--- THE DATA ---

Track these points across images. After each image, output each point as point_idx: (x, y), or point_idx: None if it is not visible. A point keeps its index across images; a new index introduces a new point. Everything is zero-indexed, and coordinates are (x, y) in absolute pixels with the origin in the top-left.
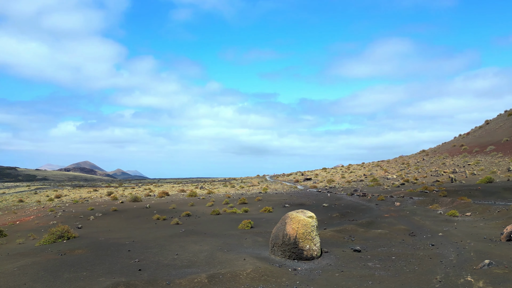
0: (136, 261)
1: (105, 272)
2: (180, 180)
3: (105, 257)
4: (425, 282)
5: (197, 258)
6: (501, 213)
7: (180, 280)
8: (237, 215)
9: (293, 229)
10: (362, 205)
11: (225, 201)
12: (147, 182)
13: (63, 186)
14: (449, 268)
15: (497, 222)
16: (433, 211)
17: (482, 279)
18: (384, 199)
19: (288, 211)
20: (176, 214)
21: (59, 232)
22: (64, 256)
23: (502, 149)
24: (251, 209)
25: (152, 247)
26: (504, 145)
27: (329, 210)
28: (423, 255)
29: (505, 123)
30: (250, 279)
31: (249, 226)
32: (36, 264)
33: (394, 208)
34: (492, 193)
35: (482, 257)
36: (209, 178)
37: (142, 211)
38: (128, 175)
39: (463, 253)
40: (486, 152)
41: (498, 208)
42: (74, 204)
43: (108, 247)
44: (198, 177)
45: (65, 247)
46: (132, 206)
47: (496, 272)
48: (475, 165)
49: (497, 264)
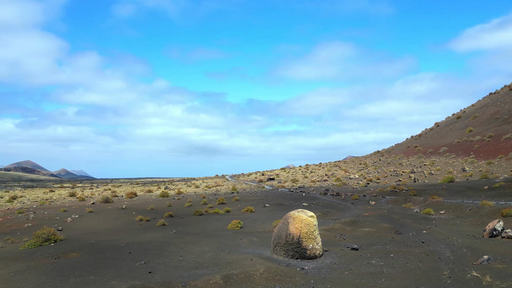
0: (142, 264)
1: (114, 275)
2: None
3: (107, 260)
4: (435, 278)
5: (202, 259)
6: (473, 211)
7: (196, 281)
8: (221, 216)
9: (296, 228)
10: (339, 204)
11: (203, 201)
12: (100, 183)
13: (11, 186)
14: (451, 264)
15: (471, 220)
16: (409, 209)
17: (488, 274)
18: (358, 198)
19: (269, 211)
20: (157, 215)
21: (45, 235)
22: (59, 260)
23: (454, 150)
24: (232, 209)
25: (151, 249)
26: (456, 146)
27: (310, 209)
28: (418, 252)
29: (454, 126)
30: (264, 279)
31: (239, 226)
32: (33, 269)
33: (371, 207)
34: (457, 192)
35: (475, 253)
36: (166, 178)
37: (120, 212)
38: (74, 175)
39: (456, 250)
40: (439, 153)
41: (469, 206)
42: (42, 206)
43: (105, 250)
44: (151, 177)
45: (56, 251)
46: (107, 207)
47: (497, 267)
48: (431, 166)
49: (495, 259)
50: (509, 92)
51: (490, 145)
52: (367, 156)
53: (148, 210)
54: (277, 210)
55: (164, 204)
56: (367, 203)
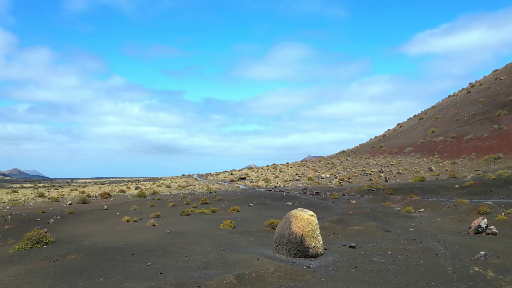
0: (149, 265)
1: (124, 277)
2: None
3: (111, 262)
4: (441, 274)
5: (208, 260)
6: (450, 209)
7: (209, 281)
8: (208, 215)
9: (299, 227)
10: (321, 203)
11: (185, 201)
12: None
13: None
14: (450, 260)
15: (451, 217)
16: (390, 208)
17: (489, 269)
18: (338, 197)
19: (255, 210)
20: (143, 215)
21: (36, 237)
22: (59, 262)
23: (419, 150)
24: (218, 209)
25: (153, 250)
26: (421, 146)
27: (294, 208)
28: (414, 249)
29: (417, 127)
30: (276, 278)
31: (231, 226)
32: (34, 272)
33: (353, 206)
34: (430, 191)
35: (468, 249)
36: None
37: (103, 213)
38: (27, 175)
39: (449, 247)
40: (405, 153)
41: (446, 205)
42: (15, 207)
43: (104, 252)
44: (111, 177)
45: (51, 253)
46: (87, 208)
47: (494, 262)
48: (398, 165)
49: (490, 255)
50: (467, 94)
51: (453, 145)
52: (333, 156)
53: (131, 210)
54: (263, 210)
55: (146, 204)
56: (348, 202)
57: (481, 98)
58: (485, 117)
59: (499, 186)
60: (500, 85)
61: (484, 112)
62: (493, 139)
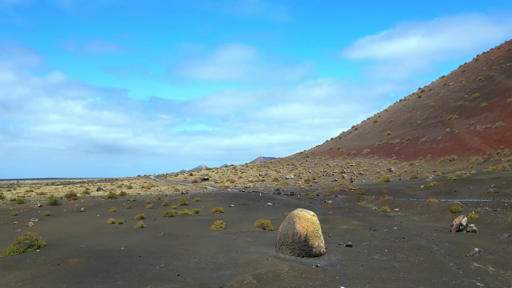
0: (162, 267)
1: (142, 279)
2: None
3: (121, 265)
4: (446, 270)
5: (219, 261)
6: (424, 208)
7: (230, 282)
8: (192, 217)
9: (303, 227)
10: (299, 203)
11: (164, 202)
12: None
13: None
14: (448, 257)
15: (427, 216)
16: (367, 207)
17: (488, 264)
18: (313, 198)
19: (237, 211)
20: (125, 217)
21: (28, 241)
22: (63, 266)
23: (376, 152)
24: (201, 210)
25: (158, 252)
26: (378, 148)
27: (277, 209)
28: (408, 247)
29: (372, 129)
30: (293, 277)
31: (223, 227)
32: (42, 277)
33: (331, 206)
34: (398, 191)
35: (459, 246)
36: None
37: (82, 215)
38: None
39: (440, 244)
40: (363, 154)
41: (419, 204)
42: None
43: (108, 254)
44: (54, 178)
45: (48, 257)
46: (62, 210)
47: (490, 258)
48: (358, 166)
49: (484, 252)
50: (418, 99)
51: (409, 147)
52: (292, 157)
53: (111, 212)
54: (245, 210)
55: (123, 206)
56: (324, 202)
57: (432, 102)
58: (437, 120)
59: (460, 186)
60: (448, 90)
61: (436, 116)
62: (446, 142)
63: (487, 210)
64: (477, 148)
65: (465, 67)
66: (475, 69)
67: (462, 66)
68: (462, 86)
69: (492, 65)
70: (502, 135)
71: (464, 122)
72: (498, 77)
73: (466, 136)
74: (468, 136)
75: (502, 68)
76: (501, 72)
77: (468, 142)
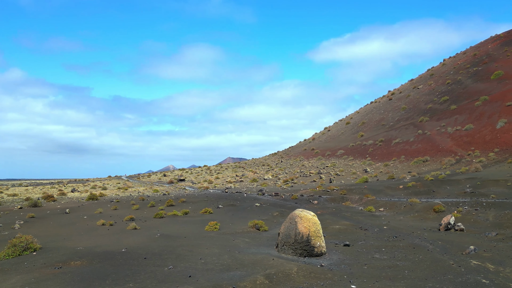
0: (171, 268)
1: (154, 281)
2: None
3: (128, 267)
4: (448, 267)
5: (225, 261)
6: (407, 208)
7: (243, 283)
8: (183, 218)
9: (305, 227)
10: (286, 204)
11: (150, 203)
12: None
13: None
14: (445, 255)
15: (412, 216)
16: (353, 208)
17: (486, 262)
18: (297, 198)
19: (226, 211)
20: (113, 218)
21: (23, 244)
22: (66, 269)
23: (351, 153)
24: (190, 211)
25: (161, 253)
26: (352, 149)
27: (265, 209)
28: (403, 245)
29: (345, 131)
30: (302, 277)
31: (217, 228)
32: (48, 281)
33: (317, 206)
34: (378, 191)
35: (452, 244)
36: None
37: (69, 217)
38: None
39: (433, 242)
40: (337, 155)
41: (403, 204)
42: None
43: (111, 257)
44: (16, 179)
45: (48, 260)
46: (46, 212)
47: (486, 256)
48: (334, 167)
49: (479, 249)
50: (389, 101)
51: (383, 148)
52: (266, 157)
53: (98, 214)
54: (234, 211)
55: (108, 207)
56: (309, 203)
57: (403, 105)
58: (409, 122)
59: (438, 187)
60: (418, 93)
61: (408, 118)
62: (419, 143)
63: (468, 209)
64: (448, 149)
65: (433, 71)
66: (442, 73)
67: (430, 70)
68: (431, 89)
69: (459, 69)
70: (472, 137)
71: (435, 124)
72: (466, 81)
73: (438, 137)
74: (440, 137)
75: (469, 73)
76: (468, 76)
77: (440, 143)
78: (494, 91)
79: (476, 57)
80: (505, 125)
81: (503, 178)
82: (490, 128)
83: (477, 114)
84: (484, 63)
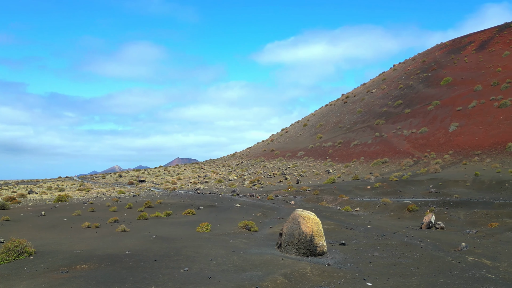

---

» **TASK DETAILS**: Write out the entries again word for word. Do not include the pictures.

» **TASK RESULT**:
Track these points across images. After each image, output each point as point_idx: (x, y), or point_idx: None if it is not visible. A point keeps its index across images; a new index introduces a new point. Everything is zero-indexed, and coordinates are (x, y) in absolute pixels with the origin in the top-left.
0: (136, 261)
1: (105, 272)
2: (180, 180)
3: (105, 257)
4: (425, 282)
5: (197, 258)
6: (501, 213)
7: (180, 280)
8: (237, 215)
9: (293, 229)
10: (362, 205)
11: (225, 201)
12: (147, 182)
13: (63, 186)
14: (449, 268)
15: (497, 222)
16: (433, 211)
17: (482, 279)
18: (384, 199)
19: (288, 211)
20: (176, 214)
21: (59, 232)
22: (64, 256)
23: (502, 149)
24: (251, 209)
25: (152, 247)
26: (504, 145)
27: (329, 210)
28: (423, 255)
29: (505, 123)
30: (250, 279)
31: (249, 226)
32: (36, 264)
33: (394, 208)
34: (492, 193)
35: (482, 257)
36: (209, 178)
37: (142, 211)
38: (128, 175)
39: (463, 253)
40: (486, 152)
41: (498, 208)
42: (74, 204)
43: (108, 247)
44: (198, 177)
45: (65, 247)
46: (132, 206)
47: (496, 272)
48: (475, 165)
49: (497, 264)
0: (142, 264)
1: (114, 275)
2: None
3: (107, 260)
4: (435, 278)
5: (202, 259)
6: (473, 211)
7: (196, 281)
8: (221, 216)
9: (296, 228)
10: (339, 204)
11: (203, 201)
12: (100, 183)
13: (11, 186)
14: (451, 264)
15: (471, 220)
16: (409, 209)
17: (488, 274)
18: (358, 198)
19: (269, 211)
20: (157, 215)
21: (45, 235)
22: (59, 260)
23: (454, 150)
24: (232, 209)
25: (151, 249)
26: (456, 146)
27: (310, 209)
28: (418, 252)
29: (454, 126)
30: (264, 279)
31: (239, 226)
32: (33, 269)
33: (371, 207)
34: (457, 192)
35: (475, 253)
36: (166, 178)
37: (120, 212)
38: (74, 175)
39: (456, 250)
40: (439, 153)
41: (469, 206)
42: (42, 206)
43: (105, 250)
44: (151, 177)
45: (56, 251)
46: (107, 207)
47: (497, 267)
48: (431, 166)
49: (495, 259)
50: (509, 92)
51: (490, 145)
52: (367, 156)
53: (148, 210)
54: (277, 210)
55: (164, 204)
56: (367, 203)
0: (149, 265)
1: (124, 277)
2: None
3: (111, 262)
4: (441, 274)
5: (208, 260)
6: (450, 209)
7: (209, 281)
8: (208, 215)
9: (299, 227)
10: (321, 203)
11: (185, 201)
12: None
13: None
14: (450, 260)
15: (451, 217)
16: (390, 208)
17: (489, 269)
18: (338, 197)
19: (255, 210)
20: (143, 215)
21: (36, 237)
22: (59, 262)
23: (419, 150)
24: (218, 209)
25: (153, 250)
26: (421, 146)
27: (294, 208)
28: (414, 249)
29: (417, 127)
30: (276, 278)
31: (231, 226)
32: (34, 272)
33: (353, 206)
34: (430, 191)
35: (468, 249)
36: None
37: (103, 213)
38: (27, 175)
39: (449, 247)
40: (405, 153)
41: (446, 205)
42: (15, 207)
43: (104, 252)
44: (111, 177)
45: (51, 253)
46: (87, 208)
47: (494, 262)
48: (398, 165)
49: (490, 255)
50: (467, 94)
51: (453, 145)
52: (333, 156)
53: (131, 210)
54: (263, 210)
55: (146, 204)
56: (348, 202)
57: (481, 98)
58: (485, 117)
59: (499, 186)
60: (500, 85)
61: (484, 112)
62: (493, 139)
0: (162, 267)
1: (142, 279)
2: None
3: (121, 265)
4: (446, 270)
5: (219, 261)
6: (424, 208)
7: (230, 282)
8: (192, 217)
9: (303, 227)
10: (299, 203)
11: (164, 202)
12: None
13: None
14: (448, 257)
15: (427, 216)
16: (367, 207)
17: (488, 264)
18: (313, 198)
19: (237, 211)
20: (125, 217)
21: (28, 241)
22: (63, 266)
23: (376, 152)
24: (201, 210)
25: (158, 252)
26: (378, 148)
27: (277, 209)
28: (408, 247)
29: (372, 129)
30: (293, 277)
31: (223, 227)
32: (42, 277)
33: (331, 206)
34: (398, 191)
35: (459, 246)
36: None
37: (82, 215)
38: None
39: (440, 244)
40: (363, 154)
41: (419, 204)
42: None
43: (108, 254)
44: (54, 178)
45: (48, 257)
46: (62, 210)
47: (490, 258)
48: (358, 166)
49: (484, 252)
50: (418, 99)
51: (409, 147)
52: (292, 157)
53: (111, 212)
54: (245, 210)
55: (123, 206)
56: (324, 202)
57: (432, 102)
58: (437, 120)
59: (460, 186)
60: (448, 90)
61: (436, 116)
62: (446, 142)
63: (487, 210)
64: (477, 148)
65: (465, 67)
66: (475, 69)
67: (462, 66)
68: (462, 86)
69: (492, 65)
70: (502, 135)
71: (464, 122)
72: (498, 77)
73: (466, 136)
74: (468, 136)
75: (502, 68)
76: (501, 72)
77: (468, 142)
0: (171, 268)
1: (154, 281)
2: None
3: (128, 267)
4: (448, 267)
5: (225, 261)
6: (407, 208)
7: (243, 283)
8: (183, 218)
9: (305, 227)
10: (286, 204)
11: (150, 203)
12: None
13: None
14: (445, 255)
15: (412, 216)
16: (353, 208)
17: (486, 262)
18: (297, 198)
19: (226, 211)
20: (113, 218)
21: (23, 244)
22: (66, 269)
23: (351, 153)
24: (190, 211)
25: (161, 253)
26: (352, 149)
27: (265, 209)
28: (403, 245)
29: (345, 131)
30: (302, 277)
31: (217, 228)
32: (48, 281)
33: (317, 206)
34: (378, 191)
35: (452, 244)
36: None
37: (69, 217)
38: None
39: (433, 242)
40: (337, 155)
41: (403, 204)
42: None
43: (111, 257)
44: (16, 179)
45: (48, 260)
46: (46, 212)
47: (486, 256)
48: (334, 167)
49: (479, 249)
50: (389, 101)
51: (383, 148)
52: (266, 157)
53: (98, 214)
54: (234, 211)
55: (108, 207)
56: (309, 203)
57: (403, 105)
58: (409, 122)
59: (438, 187)
60: (418, 93)
61: (408, 118)
62: (419, 143)
63: (468, 209)
64: (448, 149)
65: (433, 71)
66: (442, 73)
67: (430, 70)
68: (431, 89)
69: (459, 69)
70: (472, 137)
71: (435, 124)
72: (466, 81)
73: (438, 137)
74: (440, 137)
75: (469, 73)
76: (468, 76)
77: (440, 143)
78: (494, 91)
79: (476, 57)
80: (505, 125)
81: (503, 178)
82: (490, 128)
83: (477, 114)
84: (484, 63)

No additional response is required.